THE International Space Station should be visible over Britain in the next couple of days. Reader Ian Barnett recalls: "I visited Majorca last year with some golfing pals. Knowing when it was due to pass, I got everyone out of the hotel bar to share the experience. All watched except a couple from Wales with their two children. When I asked the dad why they did not let the kids see it, he replied that they had already watched it the previous Christmas Eve. Dad had told them it was Santa, and he did not want them to know he fibbed."

WE hear about a hotel receptionist in Glasgow who was asked to give a guest a six-in-the-morning wake-up call. By mistake she phoned him at five am, and when he grumpily answered the phone, and she realised her mistake, she blurted out: "Just to let you know you have one hour more to sleep before your wake-up call."

OUR mention of workplace nicknames reminds Donald Thomson in Bearsden that workers coming from abroad has increased the possibilities. Says Donald: "We had a guy in the office once, with the surname Mehta. His nickname became, of course, Disney."

WE like the admission of 5 Live Breakfast presenter Rachel Burden, when asked in this week's Radio Times about on-air howlers, who stated: "When Dudley Moore died, I wondered on air if Peter Cook would have any words in tribute – he was already dead.”

A NEWLANDS reader is still confused by a conversation between two girls on his bus into the city centre yesterday. They were having an argument about St Valentine's Day, and one eventually spat out: "So what if I didn't get a card on Valentine's Day!

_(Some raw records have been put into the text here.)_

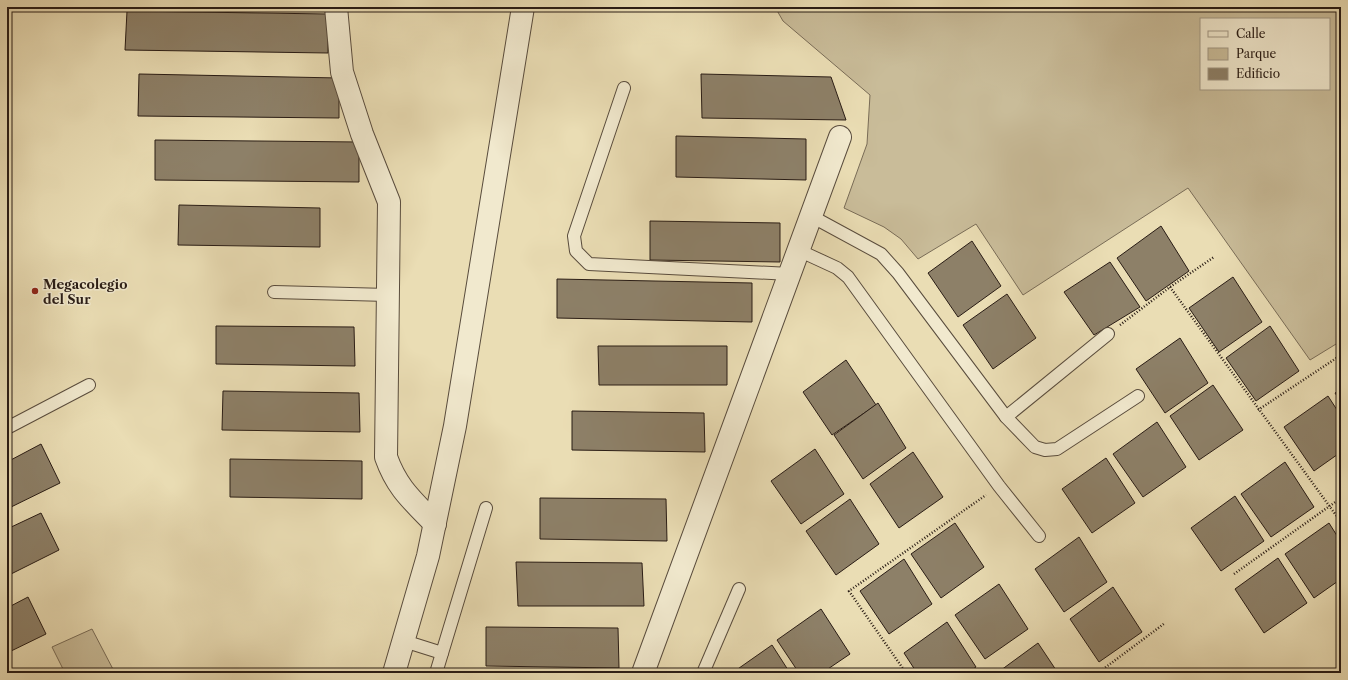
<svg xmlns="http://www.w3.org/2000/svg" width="1348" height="680" font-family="'Libre Caslon Text',serif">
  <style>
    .green { fill: #c9bc99; stroke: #796c57; fill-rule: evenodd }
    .building { fill: #8d8068; stroke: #291c15 }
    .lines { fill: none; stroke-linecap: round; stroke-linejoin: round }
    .lane-casing { stroke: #594c3d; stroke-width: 14 }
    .street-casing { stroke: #594c3d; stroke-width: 24 }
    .path { stroke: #291c15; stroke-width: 2.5; stroke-dasharray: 1 2; stroke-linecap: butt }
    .lane { stroke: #f1e9ce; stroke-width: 12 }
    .street { stroke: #f1e9ce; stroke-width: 22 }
    .poi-dot { fill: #8f2418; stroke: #f1e9ce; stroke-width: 1.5 }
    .labels { text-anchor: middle; stroke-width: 3; stroke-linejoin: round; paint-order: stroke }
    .poi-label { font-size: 13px; font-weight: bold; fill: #291c15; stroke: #f1e9ce; text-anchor: start }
  </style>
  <rect width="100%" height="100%" fill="#eaddb4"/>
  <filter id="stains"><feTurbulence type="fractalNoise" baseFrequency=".005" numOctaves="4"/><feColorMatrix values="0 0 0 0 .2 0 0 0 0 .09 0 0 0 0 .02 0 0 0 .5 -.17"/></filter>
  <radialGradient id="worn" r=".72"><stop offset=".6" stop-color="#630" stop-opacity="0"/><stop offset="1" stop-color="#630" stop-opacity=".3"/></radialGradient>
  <g class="green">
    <path d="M775,7H1341V341L1310,360L1188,188L1023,295L976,224L918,259L901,239L884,227L844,208L867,144L870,95L783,21ZM1201,19H1329V89H1201Z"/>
    <polygon points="92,629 115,673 65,673 52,647"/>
  </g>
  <g class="building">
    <polygon points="127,11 328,14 328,53 125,50"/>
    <polygon points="139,74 339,78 339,118 138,116"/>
    <polygon points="701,74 831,77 846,120 702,118"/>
    <polygon points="676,136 806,139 806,180 676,177"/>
    <polygon points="155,140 359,142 359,182 155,180"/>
    <polygon points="179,205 320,208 320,247 178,245"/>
    <polygon points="650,221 780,223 780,262 650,260"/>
    <polygon points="1161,226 1189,271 1146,301 1117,258"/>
    <polygon points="972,241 1001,286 958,317 928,273"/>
    <polygon points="1110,262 1140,307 1094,335 1064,292"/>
    <polygon points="1233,277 1262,322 1219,352 1189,308"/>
    <polygon points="557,279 752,283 752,322 557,318"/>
    <polygon points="1007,294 1036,338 993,369 963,325"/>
    <polygon points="216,326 354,327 355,366 216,364"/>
    <polygon points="1270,326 1299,371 1256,401 1226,358"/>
    <polygon points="1180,338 1208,383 1165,413 1136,369"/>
    <polygon points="598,346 727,346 727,385 599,385"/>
    <polygon points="846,360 876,405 832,435 803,392"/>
    <polygon points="1213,385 1243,430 1199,460 1170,416"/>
    <polygon points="1341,389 1341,402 1335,393"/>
    <polygon points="223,391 359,393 360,432 222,430"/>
    <polygon points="1328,396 1341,416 1341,452 1314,471 1284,427"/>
    <polygon points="878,403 906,448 863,479 834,435"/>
    <polygon points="572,411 704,413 705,452 572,450"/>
    <polygon points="1157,422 1186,467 1143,497 1113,454"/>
    <polygon points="41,444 60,483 7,509 7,462"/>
    <polygon points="815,449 844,494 801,524 771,481"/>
    <polygon points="913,452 943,497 899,528 870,484"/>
    <polygon points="1106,458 1135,503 1092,533 1062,489"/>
    <polygon points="230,459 362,461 362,499 230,497"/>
    <polygon points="1285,462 1314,507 1271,537 1241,494"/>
    <polygon points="1235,496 1264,541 1221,571 1191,528"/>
    <polygon points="540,498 666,499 667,541 540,539"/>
    <polygon points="850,499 879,544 836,575 806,531"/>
    <polygon points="41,513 59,550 7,576 7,529"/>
    <polygon points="955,523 984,567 941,598 911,554"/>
    <polygon points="1329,523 1341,542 1341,579 1314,598 1285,554"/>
    <polygon points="1079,537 1107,582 1064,612 1035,569"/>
    <polygon points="1278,558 1307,603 1264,633 1235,589"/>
    <polygon points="904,559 932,604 889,634 860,591"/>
    <polygon points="516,562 642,563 644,606 518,606"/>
    <polygon points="999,584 1028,629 985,659 955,615"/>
    <polygon points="1113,587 1142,632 1099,662 1070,619"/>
    <polygon points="28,597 46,634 7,653 7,608"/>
    <polygon points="821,609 850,654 822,673 799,673 777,640"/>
    <polygon points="947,622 976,667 967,673 917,673 904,653"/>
    <polygon points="486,627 618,628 619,668 486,666"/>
    <polygon points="1038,643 1058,673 997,673"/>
    <polygon points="772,645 790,673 732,673"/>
  </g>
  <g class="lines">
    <g class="lane-casing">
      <g id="lane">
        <polyline points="624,88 574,236 576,251 589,264 790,274"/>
        <polyline points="811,216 881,254 898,273 1006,417 1108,334"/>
        <polyline points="798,250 837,268 848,277 999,486 1039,536"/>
        <polyline points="274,292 388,295"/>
        <polyline points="1006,417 1035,447 1045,450 1057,449 1138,396"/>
        <polyline points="7,428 89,385"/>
        <polyline points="404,641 442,653"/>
        <polyline points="436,673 486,508"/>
        <polyline points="703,673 739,589"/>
      </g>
    </g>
    <g class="street-casing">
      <g id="street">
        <path d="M336,7L342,72L362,134L389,202L386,457C397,488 412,500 435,524"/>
        <polyline points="394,673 428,556 455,426 523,7"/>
        <polyline points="643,673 840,137"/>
      </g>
    </g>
    <g class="path">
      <polyline points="1170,287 1341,522"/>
      <polyline points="1120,325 1170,287 1214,257"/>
      <polyline points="1258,410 1341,355"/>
      <polyline points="1234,574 1341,498"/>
      <polyline points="906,673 849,591 986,495"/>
      <polyline points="1098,673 1165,623"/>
    </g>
    <use href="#lane" class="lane"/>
    <use href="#street" class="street"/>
  </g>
  <circle class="poi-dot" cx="35" cy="291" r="4"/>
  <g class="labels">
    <g class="poi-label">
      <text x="43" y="289">Megacolegio<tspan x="43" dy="15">del Sur</tspan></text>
    </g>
  </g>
  <rect width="1348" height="680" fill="none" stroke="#eaddb4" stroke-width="24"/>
  <rect x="8" y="8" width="1332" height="664" fill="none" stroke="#291c15" stroke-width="2"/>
  <rect x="12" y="12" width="1324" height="656" fill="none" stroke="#291c15"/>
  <rect x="1200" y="18" width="130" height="72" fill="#f1e9ce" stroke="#a19784"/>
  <rect x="1208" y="31" width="20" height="6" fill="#f1e9ce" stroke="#a19784"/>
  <text x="1236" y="38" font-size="12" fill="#291c15">Calle</text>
  <rect x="1208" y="48" width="20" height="12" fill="#c9bc99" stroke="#a19784"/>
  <text x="1236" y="58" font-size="12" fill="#291c15">Parque</text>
  <rect x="1208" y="68" width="20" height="12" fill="#8d8068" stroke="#a19784"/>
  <text x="1236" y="78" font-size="12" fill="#291c15">Edificio</text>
  <rect width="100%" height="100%" filter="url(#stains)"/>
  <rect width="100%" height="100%" fill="url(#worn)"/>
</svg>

You didn't get a Patrick on St Patrick's Day, did you?."

SCOTTISH Tory leader Ruth Davidson was watching the Bafta film awards on the telly the other night. As she later told followers on social media: "Tom Cruise's face. I don't know what he's doing to it, but he's beginning to look like a late-90s era Sandi Toksvig." Now that's cutting.

TALKING of politics, Scots actor Alan Cumming over in America, who has just had a sell-out show at New York's Carnegie Hall, was getting angrier and angrier when watching the latest debate amongst the Republican candidates. His comments on the night included:*Build the wall with your hair, Donald! I'd pay for it.

*This would be such fun if there wasn't a chance that one of these insane people might be president of the US.

*Poor Ben Carson and poor Jeb Bush. One is a bit dim and the other is being bullied because of his dim brother.

MEANWHILE in the Democrat camp, Bernie Sanders has surprised everyone with his strong showing. As one late night commentator on American telly put it: "Sanders had 27,500 in the sport arena in Los Angeles. In August, 11,000 in Phoenix, 28,000 in Portland on a Sunday. A guy in his 70s filling stadiums? Who does he think he is, a Rolling Stone?"

DID you know what day yesterday was? According to Simon Caine it was "Happy Half-Priced Heart-Shaped Chocolate Day!"